The proposal, on which Greystar has partnered with the Housing Authority of the City of Austin, includes 560 housing units. Half of these would be studio and multi-bedroom apartments for households earning between 50% and 70% of Austin’s median family income. Along with the adjacent St. John Park renovated in 2019, a new three-acre park would be constructed with a splash pad, playground, community garden, and walking trails.
Greystar’s proposed site plan places the housing in the middle of the tract, with 15,000 square feet of retail and “support services space, intended to serve the current and future residents of the St. John neighborhood” fronting I-35, according to a public information packet with details on the project. Both the housing and retail would have surface parking. The Greystar and HACA proposal beat out five other bids for development on the site.
An important priority for St. John neighbors was for the project to not accelerate gentrification that’s already occurring in the area. As proposed, the developers would use Austin’s adopted but untested “right to stay” and “right to return” policies to prioritize applications for the affordable units for current and former St. John residents.
The housing mix and community benefits in the proposal are still preliminary; the negotiation to come to produce a master development agreement, which will also come to Council for approval, will likely reshape what is actually required. Casar and CM Kathie Tovo added enhancements for staff to seek in those negotiations, including opportunities for ownership of income-restricted units deeper levels of affordability, including possible permanent supportive housing.
Other asks include reducing some of the surface parking, including on-site affordable childcare, and potentially structuring the deal as a ground lease where the city retains ownership of the land. The negotiations will also involve creating a process to ensure the housing-preference policies are successful. A provision from Casar requires establishing a community advisory board to work alongside Greystar, HACA, and their partners; Laura Cortez Consulting will lead this effort.
As always, financing is a major hurdle to overcome to create all these enhancements. One of the Greystar proposal’s main selling points was its offer to pay the $10.8 million the city still owes on the land, while not requiring subsidies to produce the affordable units. Typically, Casar says, it costs about $20 million in subsidy – between city funds and state-sponsored tax credits – to make 150 units of income-restricted housing viable for a developer.

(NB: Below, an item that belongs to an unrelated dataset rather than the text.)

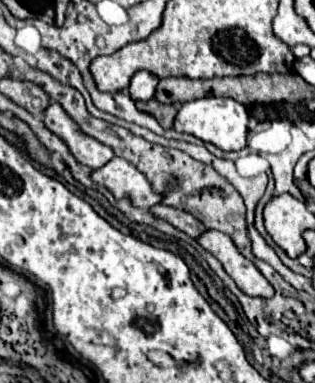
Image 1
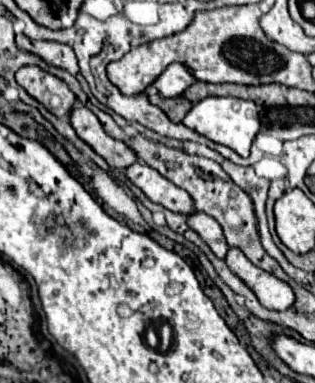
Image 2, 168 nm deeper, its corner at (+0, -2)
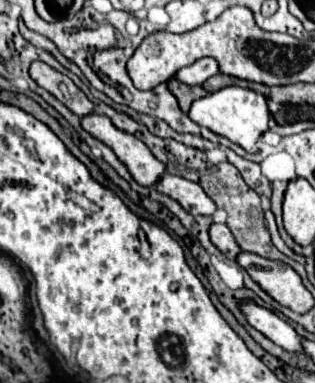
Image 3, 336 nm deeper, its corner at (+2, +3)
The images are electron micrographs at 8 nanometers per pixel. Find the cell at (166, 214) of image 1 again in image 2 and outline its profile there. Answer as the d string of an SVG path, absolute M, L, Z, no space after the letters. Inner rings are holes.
M196 212L196 214L192 214L192 216L188 218L188 226L200 234L200 238L210 246L210 250L212 250L218 258L222 258L222 260L226 258L228 242L226 242L226 238L224 238L224 232L222 232L220 224L218 224L212 216L208 216L208 214L204 214L204 212Z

Greystar and HACA have offered to produce nearly twice that many, but going further (or producing other community benefits) would likely require city financial participation.

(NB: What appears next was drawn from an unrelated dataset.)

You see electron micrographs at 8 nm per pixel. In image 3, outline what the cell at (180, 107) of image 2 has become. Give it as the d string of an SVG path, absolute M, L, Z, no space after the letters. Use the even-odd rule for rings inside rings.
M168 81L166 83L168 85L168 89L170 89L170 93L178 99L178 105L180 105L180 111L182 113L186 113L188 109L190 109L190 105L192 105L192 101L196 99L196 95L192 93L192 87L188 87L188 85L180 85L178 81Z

Capital A Housing, the development subsidiary of Austin’s Civilitude Group engineering firm, is in talks with Greystar to join its team; it was part of one of the unsuccessful proposals, but it’s offered up some of its ideas, such as a 10,000-square-foot health clinic operated by People’s; affordable childcare from RISE Child Development Center; and a full-service grocery store. “The remainder of our project team is yet to be finalized,” a Greystar spokesperson told us. “We will look to add strong partners who advance the mission of creating the best possible redevelopment for the members of St. John.”
City Manager Spencer Cronk has been asked to update Council on the status of the negotiations at least eight weeks before a proposed MDA is presented for approval. Casar and St. Johns neighbors hope that construction can begin next year.